I am the queen of taking on too much. I am a teacher, graduate student, mother of two (and all that entails), business partner, writing a novel, blogging, attendee of various workshops, compiling my poetry book, reading professional development books for my job, and studying for my real estate license. There are probably a few other things that i haven’t mentioned but, I find that I am always tired and sometimes irritable.
Recently I went back to organizing my life and various appointments in my planner. It works for the most part until I forget that I have one (ha!). As I get older, I am learning to use a word that made me very uncomfortable before, “No”. Only two letters, yet it feels like utter betrayal. That feeling is beginning to subside for me a little as I reflect on what is important to me. My family is important to me. My faith is important to me. My health is important to me (I was diagnosed with MS- but I am not ready to write fully on that just yet). So, the betrayal that “No” ushers in doesn’t quite have the same impact any longer.

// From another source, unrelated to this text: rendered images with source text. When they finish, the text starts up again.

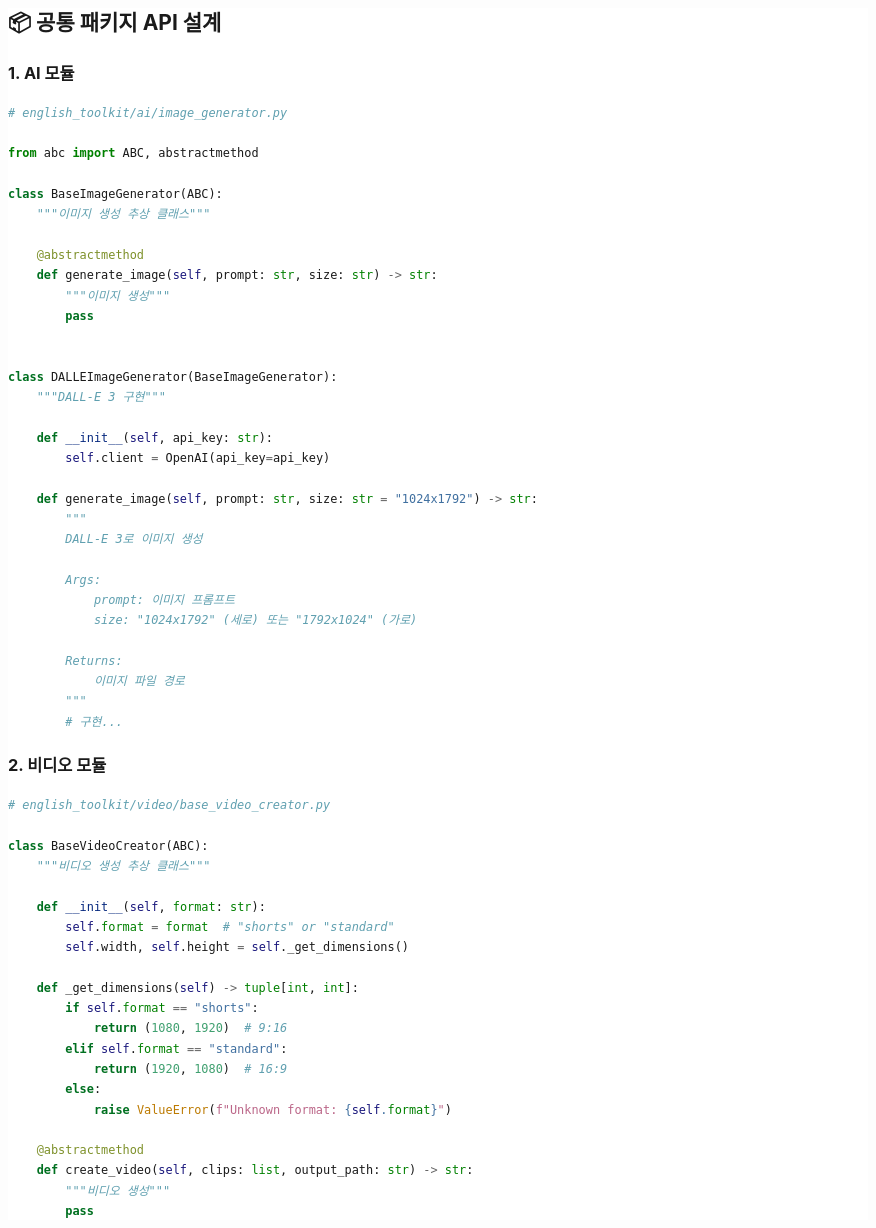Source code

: 
## 📦 공통 패키지 API 설계

### **1. AI 모듈**

```python
# english_toolkit/ai/image_generator.py

from abc import ABC, abstractmethod

class BaseImageGenerator(ABC):
    """이미지 생성 추상 클래스"""

    @abstractmethod
    def generate_image(self, prompt: str, size: str) -> str:
        """이미지 생성"""
        pass


class DALLEImageGenerator(BaseImageGenerator):
    """DALL-E 3 구현"""

    def __init__(self, api_key: str):
        self.client = OpenAI(api_key=api_key)

    def generate_image(self, prompt: str, size: str = "1024x1792") -> str:
        """
        DALL-E 3로 이미지 생성

        Args:
            prompt: 이미지 프롬프트
            size: "1024x1792" (세로) 또는 "1792x1024" (가로)

        Returns:
            이미지 파일 경로
        """
        # 구현...
```

### **2. 비디오 모듈**

```python
# english_toolkit/video/base_video_creator.py

class BaseVideoCreator(ABC):
    """비디오 생성 추상 클래스"""

    def __init__(self, format: str):
        self.format = format  # "shorts" or "standard"
        self.width, self.height = self._get_dimensions()

    def _get_dimensions(self) -> tuple[int, int]:
        if self.format == "shorts":
            return (1080, 1920)  # 9:16
        elif self.format == "standard":
            return (1920, 1080)  # 16:9
        else:
            raise ValueError(f"Unknown format: {self.format}")

    @abstractmethod
    def create_video(self, clips: list, output_path: str) -> str:
        """비디오 생성"""
        pass

```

I am one person and I know that I can do amazing things in this lifetime. I can give back and also take care of myself but, that means prioritizing and putting what I value first. If you are encountering the same experience, just list out your top 3-4 priorities. When other things come up and if they are not a necessity, ask yourself “does this align with my priorities/what I value”? Then, kindly tell that task or that person I’ll need to take a rain check.